En France, selon la fondation Abbé-Pierre, 85 000 personnes vivent dans des habitats de fortune et 100 000 au moins habitent au camping à l’année. Au fil des parcours résidentiels de ces « sans-domicile fixe », le sociologue Gaspard Lion interroge nos représentations de l’« habitat indigne », et note le caractère stigmatisant, voire excluant, de cette dénomination. Car ce qui est indigne pour celui qui a un logement confortable ne l’est pas forcément pour celui qui n’a pas de toit.
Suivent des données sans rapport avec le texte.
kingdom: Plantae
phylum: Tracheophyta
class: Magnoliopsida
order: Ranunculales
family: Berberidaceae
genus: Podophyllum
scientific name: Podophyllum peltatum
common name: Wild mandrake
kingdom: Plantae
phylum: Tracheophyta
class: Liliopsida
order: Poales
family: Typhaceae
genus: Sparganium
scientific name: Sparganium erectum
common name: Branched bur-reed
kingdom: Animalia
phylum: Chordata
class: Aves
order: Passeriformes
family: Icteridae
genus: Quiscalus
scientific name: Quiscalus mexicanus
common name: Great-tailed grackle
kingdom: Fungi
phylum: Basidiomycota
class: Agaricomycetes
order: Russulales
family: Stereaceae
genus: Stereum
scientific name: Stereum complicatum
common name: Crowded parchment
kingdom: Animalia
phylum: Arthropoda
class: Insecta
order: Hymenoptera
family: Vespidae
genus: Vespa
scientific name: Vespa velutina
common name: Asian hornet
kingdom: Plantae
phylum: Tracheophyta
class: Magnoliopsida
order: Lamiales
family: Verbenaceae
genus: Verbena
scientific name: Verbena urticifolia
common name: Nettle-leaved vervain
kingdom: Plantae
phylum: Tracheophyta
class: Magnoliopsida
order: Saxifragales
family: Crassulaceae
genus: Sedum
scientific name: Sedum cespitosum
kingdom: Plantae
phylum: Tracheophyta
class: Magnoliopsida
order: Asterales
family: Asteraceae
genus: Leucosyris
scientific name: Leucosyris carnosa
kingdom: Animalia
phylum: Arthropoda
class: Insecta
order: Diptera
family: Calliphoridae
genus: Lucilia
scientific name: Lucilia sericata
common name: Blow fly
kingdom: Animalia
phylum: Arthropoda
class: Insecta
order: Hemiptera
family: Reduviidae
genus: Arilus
Telle est l’idée centrale défendue dans le livre. Le sociologue a mené une longue enquête : il s’est immergé dans l’univers de l’habitat précaire pendant cinq ans et a réalisé une centaine d’entretiens avec des hommes vivant dans les bois en périphérie de la région parisienne, des campeurs permanents ou encore des citadins ayant annexé un trottoir pour y planter une cabane. Il relate leurs parcours singuliers : au-delà des récurrences statistiques qui conduisent à vivre dans de telles conditions (être un homme, avoir de faibles revenus, être isolé), chacun construit et appréhende l’habitat précaire selon son histoire personnelle. Ceux qui ont vécu longtemps dans la rue et sans toit se satisfont du confort rudimentaire d’une cabane dans les bois ou d’une tente au camping, tandis que les expulsés d’un logement en dur vivent plus difficilement la situation. Néanmoins, tous préfèrent décider de leurs conditions d’hébergement, plutôt que d’être ballottés d’un foyer à l’autre. La manière dont ils aménagent la parcelle annexée, négocient au quotidien le droit d’occuper l’espace public avec les autorités, ou encore le soin qu’ils apportent à leur mobile home manifestent cette autonomie si chère, qu’ils perdraient en fréquentant les centres d’hébergement temporaire. L’ouvrage défend plus largement le droit à habiter comme chacun le veut (ou plutôt le peut) et la reconnaissance de la pluralité des formes d’habitat contemporain.
Incertaines demeures
Incertaines demeures . Enquête sur l’habitat précaire, Gaspard Lion, Bayard, 2015, 230 p., 19 €.